== TEXT PASSAGE ==
# Lima, now Pippa, goes to new home with Papoodle!



## jester's mom (Nov 25, 2008)

Wispynook's Poodles wants to thank Papoodle for giving our sweet little Lima, now called Pippa, a fantastic home.  I have to say, Dolores and her husband are super nice people! We so much enjoyed meeting them and look forward to years of friendship with them!

Pippa, our smallest girl in the litter, with a gentle heart to match her beautiful, refined looks, is one lucky girl and we could not be happier for her.


----------



## jester's mom (Nov 25, 2008)

We got some wonderful emails from Dolores, she loves her little girl! With her permission, I am going to post some of what she wrote to us. 

This in the evening after they got home and settled:
Hi Dianne,
We made it safely home, with Pippa sleeping in my arms all the way and she didn’t drool after the first few miles at all, she just settled right in as though she had known me all through her little lifeSmile
Once we got home, I introduced her new sisters to her and that seems to be going well too, no sibling rivalry yet.
===
== DATA SEGMENT ==
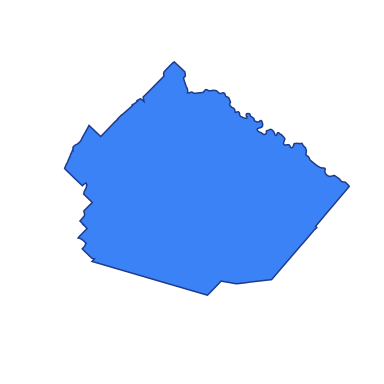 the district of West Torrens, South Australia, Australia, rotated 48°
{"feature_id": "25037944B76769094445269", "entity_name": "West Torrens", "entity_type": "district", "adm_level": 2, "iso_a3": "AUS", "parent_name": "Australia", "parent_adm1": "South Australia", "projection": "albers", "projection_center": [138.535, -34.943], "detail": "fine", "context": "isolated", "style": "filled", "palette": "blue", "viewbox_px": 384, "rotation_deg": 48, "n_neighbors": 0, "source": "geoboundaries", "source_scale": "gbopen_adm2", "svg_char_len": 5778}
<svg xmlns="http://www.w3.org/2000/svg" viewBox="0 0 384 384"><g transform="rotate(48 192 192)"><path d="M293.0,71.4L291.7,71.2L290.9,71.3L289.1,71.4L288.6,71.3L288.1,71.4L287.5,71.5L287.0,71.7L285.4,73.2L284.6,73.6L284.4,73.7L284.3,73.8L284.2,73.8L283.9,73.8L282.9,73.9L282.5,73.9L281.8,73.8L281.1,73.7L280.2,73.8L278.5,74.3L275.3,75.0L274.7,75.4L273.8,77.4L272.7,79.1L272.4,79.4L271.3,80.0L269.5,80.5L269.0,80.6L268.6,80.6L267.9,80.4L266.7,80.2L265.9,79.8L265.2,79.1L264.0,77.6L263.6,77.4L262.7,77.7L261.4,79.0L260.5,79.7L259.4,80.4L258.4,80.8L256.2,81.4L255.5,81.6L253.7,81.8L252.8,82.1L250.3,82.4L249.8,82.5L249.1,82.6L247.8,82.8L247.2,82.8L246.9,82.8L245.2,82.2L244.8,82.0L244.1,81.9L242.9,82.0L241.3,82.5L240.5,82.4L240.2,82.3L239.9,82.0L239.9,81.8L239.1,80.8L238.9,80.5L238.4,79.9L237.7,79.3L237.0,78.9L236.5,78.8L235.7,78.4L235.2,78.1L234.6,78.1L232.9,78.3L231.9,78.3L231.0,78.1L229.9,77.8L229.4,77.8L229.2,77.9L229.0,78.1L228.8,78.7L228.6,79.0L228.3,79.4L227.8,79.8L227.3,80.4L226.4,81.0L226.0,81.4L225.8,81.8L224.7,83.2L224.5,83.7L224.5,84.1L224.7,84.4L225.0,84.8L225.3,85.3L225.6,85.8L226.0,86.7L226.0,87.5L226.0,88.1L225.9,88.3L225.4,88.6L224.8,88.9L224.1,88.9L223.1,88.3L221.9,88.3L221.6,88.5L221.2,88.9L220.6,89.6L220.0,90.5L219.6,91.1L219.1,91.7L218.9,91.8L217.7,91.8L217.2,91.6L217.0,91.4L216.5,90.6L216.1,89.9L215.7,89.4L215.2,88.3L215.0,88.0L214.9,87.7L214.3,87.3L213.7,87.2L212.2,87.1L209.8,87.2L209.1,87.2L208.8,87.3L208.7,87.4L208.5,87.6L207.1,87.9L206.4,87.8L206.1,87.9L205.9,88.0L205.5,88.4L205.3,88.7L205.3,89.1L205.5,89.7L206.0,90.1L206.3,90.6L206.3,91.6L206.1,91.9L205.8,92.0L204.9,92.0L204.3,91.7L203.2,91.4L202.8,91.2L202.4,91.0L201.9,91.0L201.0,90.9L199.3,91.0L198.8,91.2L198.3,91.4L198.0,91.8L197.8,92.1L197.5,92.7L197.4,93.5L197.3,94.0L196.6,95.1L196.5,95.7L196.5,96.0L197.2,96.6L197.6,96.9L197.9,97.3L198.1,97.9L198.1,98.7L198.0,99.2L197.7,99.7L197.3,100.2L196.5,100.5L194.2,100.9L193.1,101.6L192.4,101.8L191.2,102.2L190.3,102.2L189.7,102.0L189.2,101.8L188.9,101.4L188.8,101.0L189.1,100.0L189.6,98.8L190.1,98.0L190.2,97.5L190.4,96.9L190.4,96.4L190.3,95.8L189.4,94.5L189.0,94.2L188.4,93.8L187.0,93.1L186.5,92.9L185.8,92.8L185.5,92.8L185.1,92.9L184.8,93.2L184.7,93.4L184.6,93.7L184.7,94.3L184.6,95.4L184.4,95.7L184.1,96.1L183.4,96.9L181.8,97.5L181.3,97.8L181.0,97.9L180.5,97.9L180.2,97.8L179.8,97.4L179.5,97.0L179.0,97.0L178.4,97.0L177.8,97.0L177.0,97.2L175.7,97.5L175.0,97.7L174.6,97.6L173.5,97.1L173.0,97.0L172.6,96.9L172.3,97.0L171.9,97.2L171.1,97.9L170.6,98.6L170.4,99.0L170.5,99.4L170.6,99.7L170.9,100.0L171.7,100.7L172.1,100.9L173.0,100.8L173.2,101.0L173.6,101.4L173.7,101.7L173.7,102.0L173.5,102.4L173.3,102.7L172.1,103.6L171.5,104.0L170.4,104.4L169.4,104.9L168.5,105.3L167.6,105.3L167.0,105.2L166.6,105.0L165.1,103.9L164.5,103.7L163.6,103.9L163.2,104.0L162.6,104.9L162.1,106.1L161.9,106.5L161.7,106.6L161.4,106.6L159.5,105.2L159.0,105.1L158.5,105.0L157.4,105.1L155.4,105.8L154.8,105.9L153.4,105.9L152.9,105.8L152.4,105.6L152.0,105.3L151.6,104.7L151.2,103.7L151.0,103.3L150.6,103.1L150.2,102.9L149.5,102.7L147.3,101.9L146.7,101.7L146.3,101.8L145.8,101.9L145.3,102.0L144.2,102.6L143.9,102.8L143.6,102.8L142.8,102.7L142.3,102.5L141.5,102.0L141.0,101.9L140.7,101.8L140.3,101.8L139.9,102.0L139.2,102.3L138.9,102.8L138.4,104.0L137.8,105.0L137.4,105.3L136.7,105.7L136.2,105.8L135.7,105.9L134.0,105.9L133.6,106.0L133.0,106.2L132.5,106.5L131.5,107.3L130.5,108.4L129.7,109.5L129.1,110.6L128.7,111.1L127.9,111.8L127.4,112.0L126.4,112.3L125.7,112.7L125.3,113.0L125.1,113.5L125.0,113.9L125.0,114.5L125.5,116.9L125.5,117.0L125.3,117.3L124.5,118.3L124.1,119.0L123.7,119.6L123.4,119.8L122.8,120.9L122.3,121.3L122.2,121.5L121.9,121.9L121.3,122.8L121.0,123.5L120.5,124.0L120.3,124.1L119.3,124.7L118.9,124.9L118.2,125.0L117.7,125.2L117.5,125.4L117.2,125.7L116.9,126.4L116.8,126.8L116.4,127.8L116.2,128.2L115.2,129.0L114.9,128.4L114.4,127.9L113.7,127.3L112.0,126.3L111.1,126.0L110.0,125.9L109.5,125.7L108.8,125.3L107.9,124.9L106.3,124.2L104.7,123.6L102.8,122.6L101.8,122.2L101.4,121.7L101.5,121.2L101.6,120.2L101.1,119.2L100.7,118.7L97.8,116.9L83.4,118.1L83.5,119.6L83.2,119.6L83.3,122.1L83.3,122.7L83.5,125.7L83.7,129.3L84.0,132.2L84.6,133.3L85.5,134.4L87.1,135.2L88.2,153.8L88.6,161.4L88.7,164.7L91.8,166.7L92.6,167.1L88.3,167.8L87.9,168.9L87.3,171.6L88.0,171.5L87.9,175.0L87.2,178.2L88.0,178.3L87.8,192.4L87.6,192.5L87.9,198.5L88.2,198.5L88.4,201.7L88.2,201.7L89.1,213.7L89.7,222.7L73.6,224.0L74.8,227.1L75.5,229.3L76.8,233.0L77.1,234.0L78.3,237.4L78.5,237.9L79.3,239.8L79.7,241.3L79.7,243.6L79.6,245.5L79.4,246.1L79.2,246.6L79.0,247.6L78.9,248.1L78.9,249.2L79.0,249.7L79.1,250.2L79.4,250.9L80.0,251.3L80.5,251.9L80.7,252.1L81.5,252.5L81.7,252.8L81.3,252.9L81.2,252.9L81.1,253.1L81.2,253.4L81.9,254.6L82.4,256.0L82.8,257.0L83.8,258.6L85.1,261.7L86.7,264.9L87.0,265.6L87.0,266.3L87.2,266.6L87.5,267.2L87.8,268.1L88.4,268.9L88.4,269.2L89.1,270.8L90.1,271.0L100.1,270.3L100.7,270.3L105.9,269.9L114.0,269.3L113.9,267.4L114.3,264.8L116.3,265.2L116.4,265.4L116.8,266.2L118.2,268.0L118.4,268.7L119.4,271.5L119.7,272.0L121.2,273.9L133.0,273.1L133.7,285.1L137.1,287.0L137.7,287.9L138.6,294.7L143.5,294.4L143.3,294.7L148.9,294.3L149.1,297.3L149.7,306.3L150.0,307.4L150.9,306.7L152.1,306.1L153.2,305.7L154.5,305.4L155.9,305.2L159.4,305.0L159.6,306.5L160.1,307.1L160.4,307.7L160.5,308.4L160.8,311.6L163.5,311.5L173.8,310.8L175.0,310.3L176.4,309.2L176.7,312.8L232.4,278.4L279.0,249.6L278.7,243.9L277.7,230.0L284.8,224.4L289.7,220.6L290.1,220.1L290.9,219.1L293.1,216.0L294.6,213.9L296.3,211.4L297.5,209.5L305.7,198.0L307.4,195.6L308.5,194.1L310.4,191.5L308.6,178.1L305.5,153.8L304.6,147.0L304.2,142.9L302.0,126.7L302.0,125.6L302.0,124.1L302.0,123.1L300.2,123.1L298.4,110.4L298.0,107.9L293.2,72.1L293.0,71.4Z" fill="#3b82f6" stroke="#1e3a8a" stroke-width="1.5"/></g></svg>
===
TASK SET:
- a) Rewrite the part of the thread about Pippa's new home starting at "# Lima, now" and ending at "happier for her.", changing "Pippa" to "Penny" throughout.
- b) According to the thread about Pippa's new home, why does Wispynook's Poodles want to thank Papoodle? Answer in one to three sentences.
- c) Resume the thread about Pippa's new home from the point where it stops.

EXERCISE RESPONSES:
- a)
# Lima, now Penny, goes to new home with Papoodle!



## jester's mom (Nov 25, 2008)

Wispynook's Poodles wants to thank Papoodle for giving our sweet little Lima, now called Penny, a fantastic home.  I have to say, Dolores and her husband are super nice people! We so much enjoyed meeting them and look forward to years of friendship with them!

Penny, our smallest girl in the litter, with a gentle heart to match her beautiful, refined looks, is one lucky girl and we could not be happier for her.

- b) Wispynook's Poodles wants to thank Papoodle for giving their sweet little Lima, now called Pippa, a fantastic home.

- c)
Then I fed her and she wolfed down my home cooked dog food along with her own kibble with alacrity, and then wanted a raw pork bone! I only let her have a few bites, but that little lady does know what is yummy for her.

These two were this morning:
Hi Dianne,
Pippa is in my lap now while we are taking little break- she loves being held, so I oblige her for now because here with me- she’s safe..and I know that she won’t pee.she hasn’t had any accidents in the house, but I watch like a hawk..as I mentioned, she loves jarslberg cheese and she's so smart that she’s trying to pretend to go pee so she’ll get another piece, ha-ha..little stinker. she had great night..I put her her into a small crate at the foot of my bed, she cried and whimpered a little bit but stopped when I came back into the room. few more little noises, but didn’t cry at all once she heard my husband and me talking in bed- and in a little while she was sound asleep- while I tossed and turned, being still worried if she was ok and excited about our new puppy. she slept until 6 30, clean all night. yayyyy.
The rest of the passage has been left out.